Pennsylvania says changes to Medicaid program will yield $85 million in savings
Starting Jan. 1, the state will require the eight companies that manage pharmacy benefits under Medicaid to use the same preferred prescription drug list, instead of eight individual lists.
Pennsylvania regulators have big change planned for the state’s Medicaid program, which provides health and other benefits for 2.8 million people.
Starting Jan. 1, the Department of Human Services will require the eight companies that manage pharmacy benefits under Medicaid in the state to use the same preferred prescription drug list, instead of eight individual lists.
The department estimated that the change in Medical Assistance (Pennsylvania’s name for Medicaid, which is a joint state and federal program) will save the state $85 million a year — with much of the money coming out of the pockets of the managed-care companies, provide more consistency for beneficiaries, and ease the burden on doctors.
The eight companies — loosely organized as the Pennsylvania Coalition of Medical Assistance MCOs — had already released their own analysis in May with a diametrically different conclusion: The proposed change to the statewide drug list would cost the state $81 million more in the first year and make life harder for doctors.
Pennsylvania’s Medicaid prescription-drug spending totaled $1.5 billion in the year ended Sept. 30, 2017, that MCOs’ report said. That figure is after rebates and does not include the federal share.
What’s not clear is the effect on consumers, how many will have to change medications. A spokesperson for the Human Services Department said each of the managed-care companies is in the process of calculating those numbers.
Laval Miller-Wilson, executive director of the Pennsylvania Health Law Project, a nonprofit advocacy group, said he has urged the state to require 60-day notice of the change for Medicaid beneficiaries. That would have to happen by the end of this month.
“I’ve also asked the state to require plans that have seniors with five or more medications to make sure that those plans are reaching out to those members, especially people with certain kinds of chronic conditions,” Miller-Wilson said. “They probably need a little more touch than just a letter in the mail.

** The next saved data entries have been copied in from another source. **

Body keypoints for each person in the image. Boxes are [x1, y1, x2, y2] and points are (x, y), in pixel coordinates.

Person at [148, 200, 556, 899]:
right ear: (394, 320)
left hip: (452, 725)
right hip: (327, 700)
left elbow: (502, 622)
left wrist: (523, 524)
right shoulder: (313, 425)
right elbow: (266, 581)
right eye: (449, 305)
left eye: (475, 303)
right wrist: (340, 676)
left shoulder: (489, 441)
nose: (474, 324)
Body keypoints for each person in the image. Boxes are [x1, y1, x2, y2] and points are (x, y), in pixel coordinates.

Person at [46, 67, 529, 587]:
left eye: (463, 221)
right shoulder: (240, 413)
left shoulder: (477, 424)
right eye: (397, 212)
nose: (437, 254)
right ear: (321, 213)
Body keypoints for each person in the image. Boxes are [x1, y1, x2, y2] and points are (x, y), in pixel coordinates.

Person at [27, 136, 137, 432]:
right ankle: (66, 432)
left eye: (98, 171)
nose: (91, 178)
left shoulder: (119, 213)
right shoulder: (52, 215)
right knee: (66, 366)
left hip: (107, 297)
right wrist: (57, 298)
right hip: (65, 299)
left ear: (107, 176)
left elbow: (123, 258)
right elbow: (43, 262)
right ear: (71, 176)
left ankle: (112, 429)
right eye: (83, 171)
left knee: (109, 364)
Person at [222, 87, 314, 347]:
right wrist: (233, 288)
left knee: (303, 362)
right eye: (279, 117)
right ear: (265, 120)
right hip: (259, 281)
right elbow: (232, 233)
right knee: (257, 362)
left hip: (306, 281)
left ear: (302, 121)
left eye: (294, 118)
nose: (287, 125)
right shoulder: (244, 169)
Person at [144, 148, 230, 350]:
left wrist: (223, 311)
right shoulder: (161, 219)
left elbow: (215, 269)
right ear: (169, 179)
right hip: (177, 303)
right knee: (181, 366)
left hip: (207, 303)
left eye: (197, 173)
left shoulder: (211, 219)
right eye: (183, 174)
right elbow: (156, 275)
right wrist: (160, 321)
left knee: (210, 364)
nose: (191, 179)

Call them up and ask if they are having trouble getting to their geriatrician or cardiologist.”
The change has not been on the radar of health clinics that serve large numbers of Medicaid patients, but one chief medical officer said doctors are used to drug lists, or formularies, changing every January anyway.

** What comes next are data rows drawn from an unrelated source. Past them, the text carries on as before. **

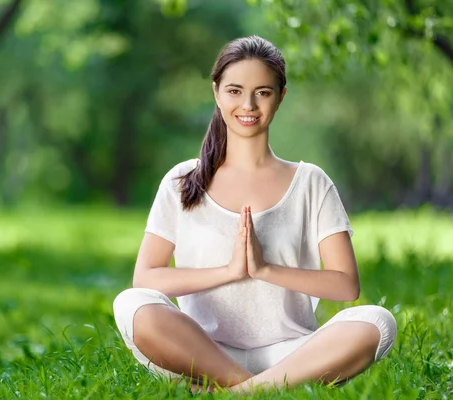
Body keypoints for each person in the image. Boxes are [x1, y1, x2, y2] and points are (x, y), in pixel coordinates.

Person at [112, 35, 397, 393]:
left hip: (292, 354)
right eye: (234, 91)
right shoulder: (181, 181)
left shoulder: (310, 182)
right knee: (131, 304)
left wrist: (264, 270)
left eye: (262, 92)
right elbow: (147, 278)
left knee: (377, 322)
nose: (248, 104)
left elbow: (345, 285)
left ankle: (237, 392)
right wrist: (229, 272)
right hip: (201, 351)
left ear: (281, 97)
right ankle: (256, 388)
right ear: (216, 92)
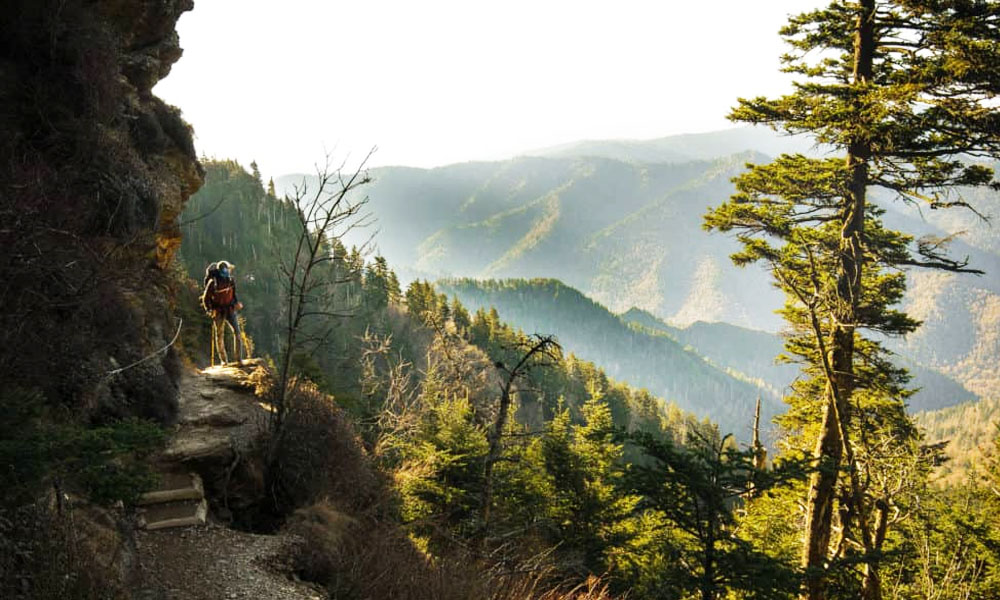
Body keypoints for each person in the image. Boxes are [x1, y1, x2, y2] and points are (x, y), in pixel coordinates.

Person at [201, 260, 245, 364]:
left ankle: (239, 359)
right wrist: (209, 310)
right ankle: (224, 360)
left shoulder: (231, 280)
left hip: (230, 309)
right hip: (218, 311)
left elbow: (233, 295)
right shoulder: (213, 283)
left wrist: (236, 303)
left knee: (237, 333)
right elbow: (205, 298)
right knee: (220, 335)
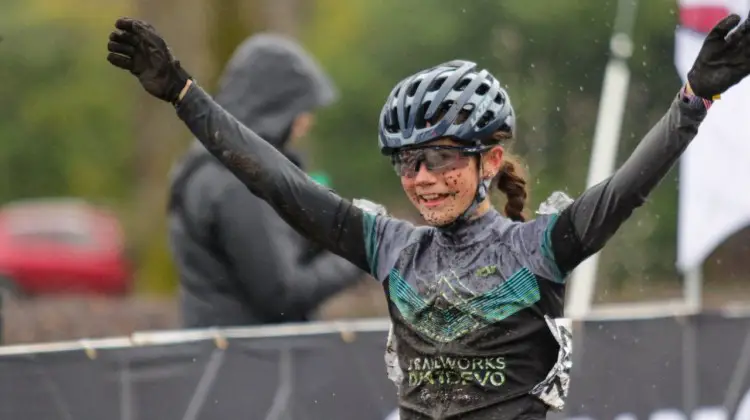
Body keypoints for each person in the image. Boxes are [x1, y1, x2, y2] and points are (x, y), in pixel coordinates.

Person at [106, 13, 750, 419]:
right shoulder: (388, 246)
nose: (422, 180)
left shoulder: (542, 248)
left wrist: (695, 97)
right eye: (407, 164)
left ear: (490, 159)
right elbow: (276, 181)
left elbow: (629, 187)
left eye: (442, 159)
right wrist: (184, 95)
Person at [166, 33, 365, 328]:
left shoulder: (211, 166)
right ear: (275, 107)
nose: (308, 121)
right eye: (302, 109)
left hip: (228, 358)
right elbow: (281, 296)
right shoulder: (240, 183)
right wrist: (361, 249)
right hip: (253, 364)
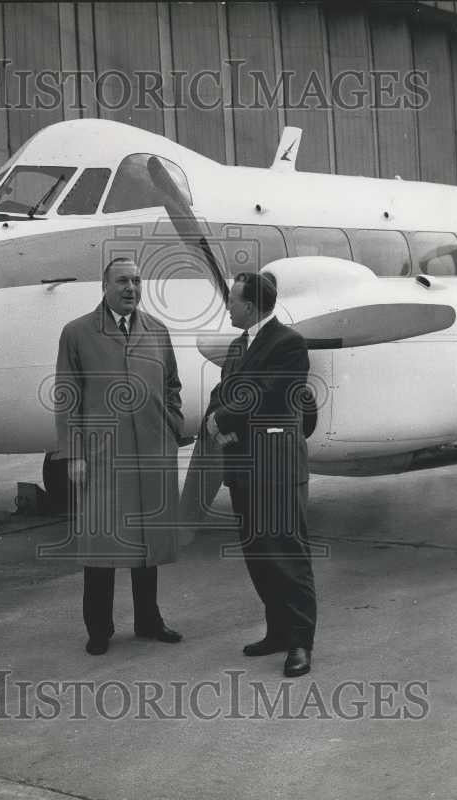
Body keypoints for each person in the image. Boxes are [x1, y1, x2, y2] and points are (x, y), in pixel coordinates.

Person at [54, 257, 184, 656]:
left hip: (151, 453)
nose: (131, 288)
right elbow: (66, 398)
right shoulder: (77, 333)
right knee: (102, 548)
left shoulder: (157, 332)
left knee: (147, 545)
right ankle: (99, 629)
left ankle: (149, 620)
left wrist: (171, 427)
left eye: (137, 281)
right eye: (123, 281)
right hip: (102, 457)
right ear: (105, 286)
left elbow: (173, 385)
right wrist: (74, 455)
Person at [203, 270, 317, 677]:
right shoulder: (238, 346)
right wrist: (216, 416)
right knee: (258, 555)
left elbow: (267, 393)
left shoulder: (288, 344)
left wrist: (224, 420)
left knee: (288, 554)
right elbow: (224, 391)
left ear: (250, 306)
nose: (228, 306)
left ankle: (301, 643)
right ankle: (278, 631)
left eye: (232, 300)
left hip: (275, 467)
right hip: (243, 465)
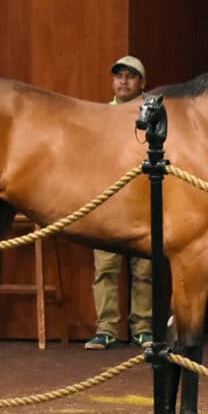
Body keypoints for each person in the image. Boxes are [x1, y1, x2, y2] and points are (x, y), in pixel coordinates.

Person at [85, 55, 155, 350]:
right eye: (118, 76)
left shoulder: (153, 112)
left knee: (145, 270)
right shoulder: (99, 115)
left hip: (143, 201)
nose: (123, 81)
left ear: (142, 82)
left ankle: (143, 328)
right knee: (105, 269)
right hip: (108, 202)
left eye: (130, 76)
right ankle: (106, 329)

“If they went to a single formulary, it actually in some ways would be easier for providers to care for their patients because instead of having 10 different, five different, three different formulary changes every year, there would just be a single one,” said Julia DeJoseph, chief medical officer at Delaware Valley Community Health, which has eight clinics.

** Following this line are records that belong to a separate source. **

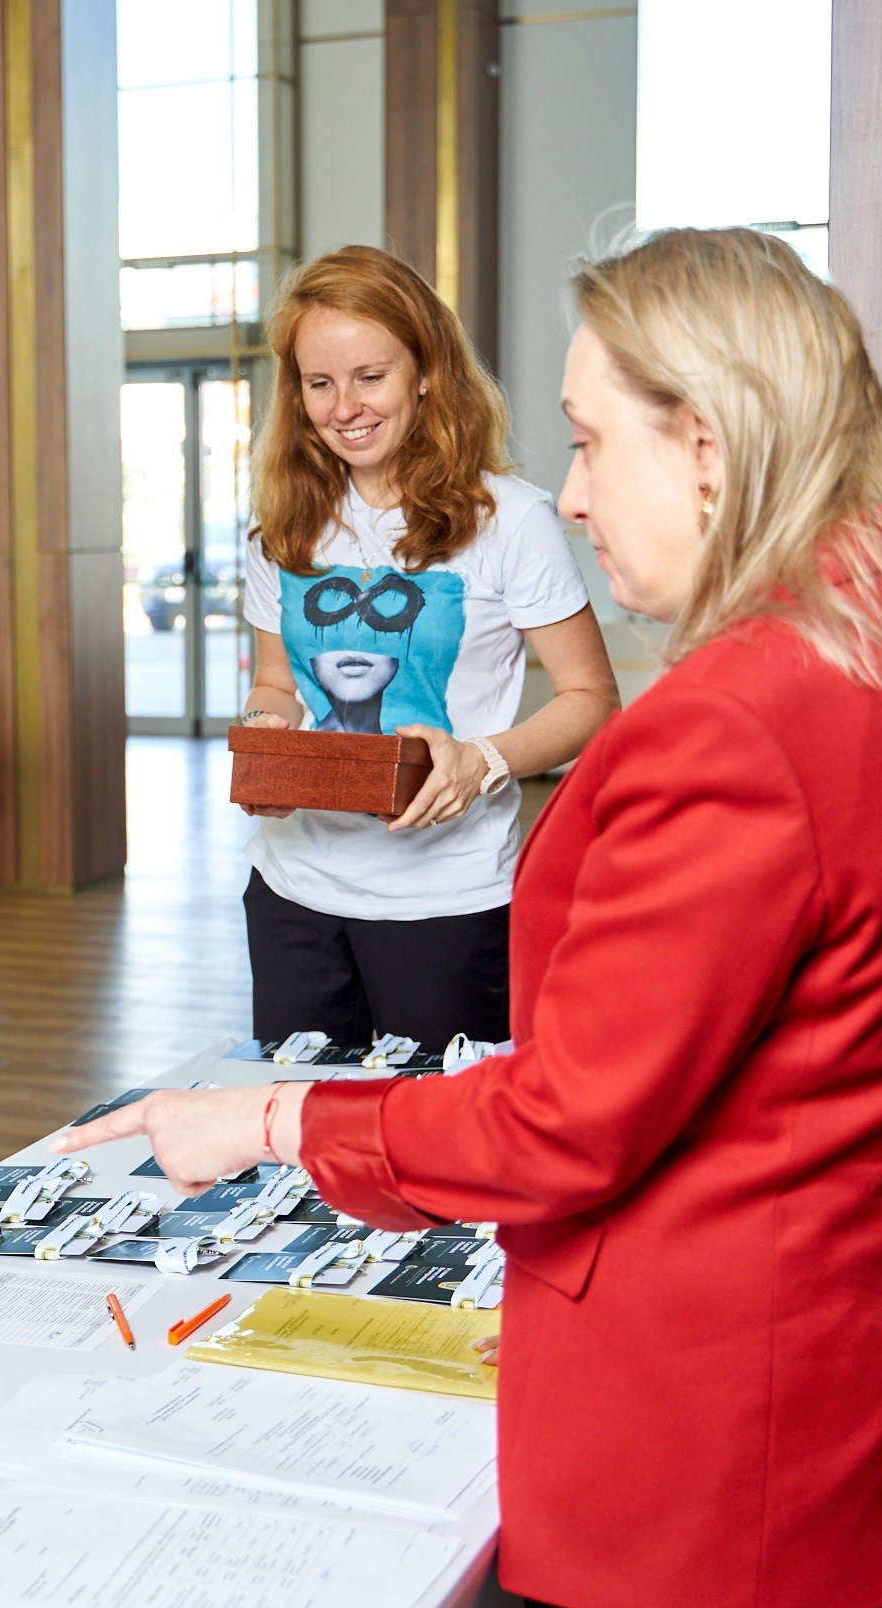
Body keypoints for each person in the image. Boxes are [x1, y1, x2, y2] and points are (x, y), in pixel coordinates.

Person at [61, 228, 882, 1608]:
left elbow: (568, 1120)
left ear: (707, 443)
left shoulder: (739, 721)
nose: (577, 492)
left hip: (692, 1454)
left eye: (595, 441)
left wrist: (273, 1115)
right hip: (852, 1403)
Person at [238, 245, 618, 1053]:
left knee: (447, 1152)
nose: (345, 406)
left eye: (369, 376)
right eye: (319, 383)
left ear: (424, 372)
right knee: (298, 1148)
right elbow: (276, 683)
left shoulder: (511, 519)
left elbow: (590, 699)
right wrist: (266, 738)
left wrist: (481, 760)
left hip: (446, 902)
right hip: (292, 890)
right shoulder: (282, 523)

The main financial driver for the switch to a unified drug list was the well-publicized high cost of individual drugs, such as the thousands spent to treat hepatitis C.
Rather, the report commissioned by the Human Services Department said, the change would allow the state to take full advantage of federal Medicaid drug rebates.
“Manufacturers are required to pay an additional rebate if they increase their drug prices faster than the rate of inflation. Because of the rapid increase in drug prices and relatively low inflation, this has resulted in federal rebates of 100% for many drugs,” the report released in late September said.
Managed-care companies are not eligible for the federal rebates, the report said.
Here’s how the math works, according to the Human Services Department: The managed-care companies will spend $21 million more on drugs and will lose $155 million in rebates, but will be offset by more than $261 million in rebates paid directly to the state. The result is $85 million in savings for the state.
Under the plan, the managed-care companies, which typically operate on narrow margins, will face a financial penalty if they don’t stick close enough to the drugs on the state’s list.
Beyond their report from May, managed-care companies, including the largest in the Philadelphia area, have not had much to say publicly about the change.
Health Partners Plans Inc., which covers 235,619 Medicaid beneficiaries, on Tuesday did not respond to a request for comment.
AmeriHealth Caritas, a unit of Independence Health Group and the state’s largest manager of Medicaid benefits, with 715,477 beneficiaries in the physical health program and more covered for long-term services, said: “We understand that DHS has decided to implement a [preferred drug list] in Pennsylvania, and will work with stakeholders as this moves forward.”